Death of a Catbox
When the automatic gadget goes out, it's back to scooping
By Walter Jowers
DECEMBER 7, 1999:
Last Christmas, I bought wife Brenda the Windmere Litter Maid electric
catbox. The idea of the Litter Maid is that cats walk in and do their usual
business, then infrared beams trigger an electric rake, which moves through
the litter and dumps the clumped-up cat byproducts into a sealed plastic
container.
The only warning in the Litter Maid owner's manual was that we shouldn't
let kittens or really old cats in the box. The manual didn't say exactly
why, but I guessed it's because the electric rake could mistake really slow
or brain-addled cats for turds, scoop 'em up, and toss 'em into the sealed
container.
Which reminds me of my buddy Lester, who had a problem with wandering
neighborhood cats peeing into the air vents of his classic Chevy. This made
the beloved car smell like concentrated, ammoniated cat funk, full-time.
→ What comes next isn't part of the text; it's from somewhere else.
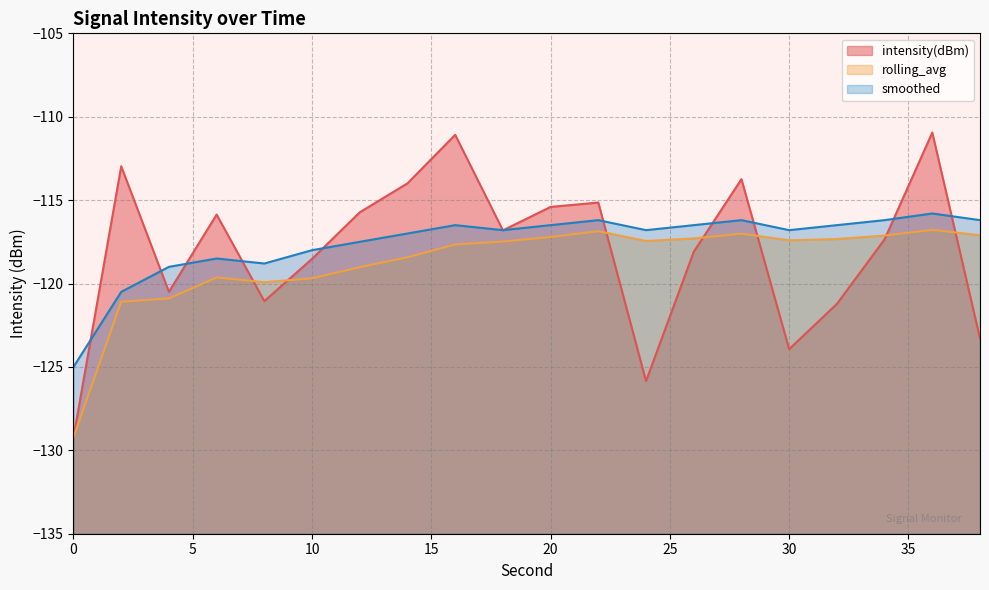

Which series has the largest total across all categories?

smoothed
Lester couldn't abide that. So he rigged up a cat trap, figuring he'd catch
one or two cats, and that would be the end of his problem. Well, before it
was over, he caught twenty-something cats, which he humanely released on
the far side of Bellevue. "I figured they'd never bother to swim back
across the river," he said.
"I took 'em out behind the Cracker Barrel," he continued. "And they all
did the same thing. They jumped out of the trap, ran full-out for about a
hundred yards, then turned around and looked at me. Then they just loped
off into the woods."
But I digress. Back to the Litter Maid. The electric catbox served the
Jowers family well for a while. I actually bragged about it in this column
and encouraged other cat owners to run out and get their very own Litter
Maid.
I'm sorry to tell you, the experiment didn't work out. Oh, the catbox
was swell at first. During the initial joyful period, the Jowers humans,
the Jowers cats, and a few of the Jowers' neighbors would set aside some
time each day just to watch the catbox do its stuff.
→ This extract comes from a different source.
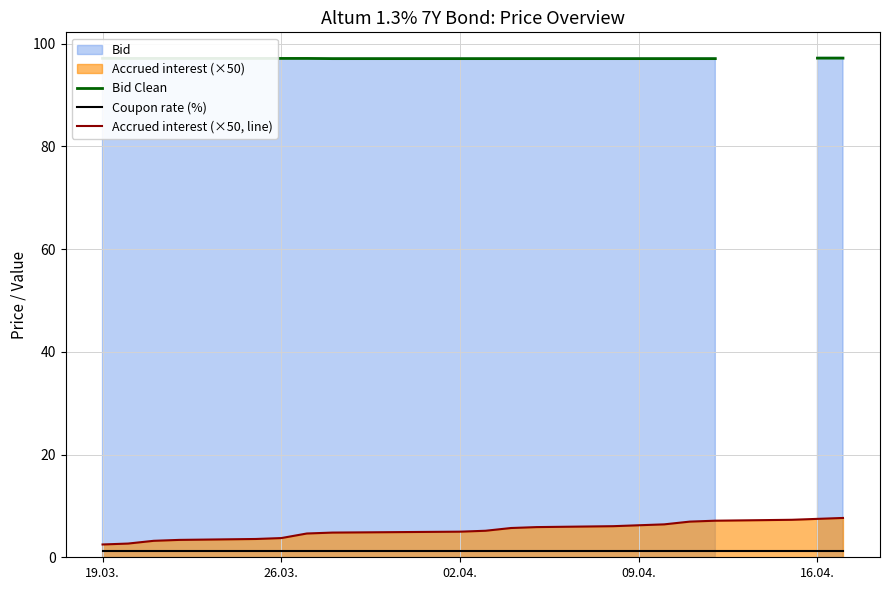

At how many categories does at least one series exceed 53?

19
Now before we go any further, let me explain that the Jowers catbox has
always been Brenda's job. Years and years ago, before we ever got our first
cat, I explained that I liked cats just fine, but I couldn't stand to get
within noseshot of a catbox. Put me in the same room with a catbox, and I
get rheumy-eyed and nauseated. Brenda knew perfectly well that if it came
down to me having to clean the catbox, I would end up throwing it into the
yard, Olympic hammer-throw style, maybe with a cat or two in it.
Slowly but surely, the reality of the electric catbox settled in. First
Brenda noticed that the clumps sometimes made the rake hang up. That would
make the catbox motor run for minutes at a time, as it tried manfully to
drag the clumps over the ledge and into the plastic container. Brenda read
the owner's manual, which blamed this particular problem on the litter. So
Brenda tried different clumping litters, looking for the mixture that would
create the perfect clumps. As far as we could tell, no such litter exists.
Eventually, Brenda just started scooping out the troublesome clumps and
dumping them into the plastic container. Of course, this defeated the
purpose of a hundred-dollar electric catbox. Still, Brenda struggled on.
After a while, Brenda noticed that when she removed the plastic
containers full of clumped-up cat excrement, the containers would "oil-can"
and pop pieces of crud up toward her face.
I suggested that she just throw the plastic containers away every day,
long before they got full enough to belch out cat funk. "That's a fine
idea," she said. "But those little plastic boxes cost 20 bucks for two
dozen units."
"Sweet Baby Jesus," I exclaimed. "That's 83 cents a unit! That'll buy a
whole year's worth of fine imported beer."
"Well," Brenda said, "the owner's manual says we could wash the
containers."
"I doubt it," I said. "Life is way too short for scrubbing cat
crap out of plastic boxes. That's Turkish-prison stuff. And where are you
going to do it? Over the sink? In the tub? You sure can't put those things
in the dishwasher. And you can't use the hose. Too many flying particles."
Brenda decided to toss the containers every third day and keep the
consumables cost down to a hundred bucks a year.
About a month ago, the belt that propels the little plastic rake broke.
At that point, there was nothing electric or automatic about the catbox.
We found our warranty paperwork and saw that the thing is guaranteed for
a year. We could just file a warranty claim and make the Litter Maid people
refurbish the catbox.
But no. Now that we've put the thing through an 11-month trial, I've
decided that it needs a lawn-mower motor, a chain drive, and a
self-cleaning stainless-steel turd container to work right. It needs to
follow my garbage disposal rule, which is: If it ain't powerful enough to
eat a Shetland pony, it's useless.
Today, Brenda bought a regular plastic litter box. Nothing automatic
about it. She's gone back to scooping.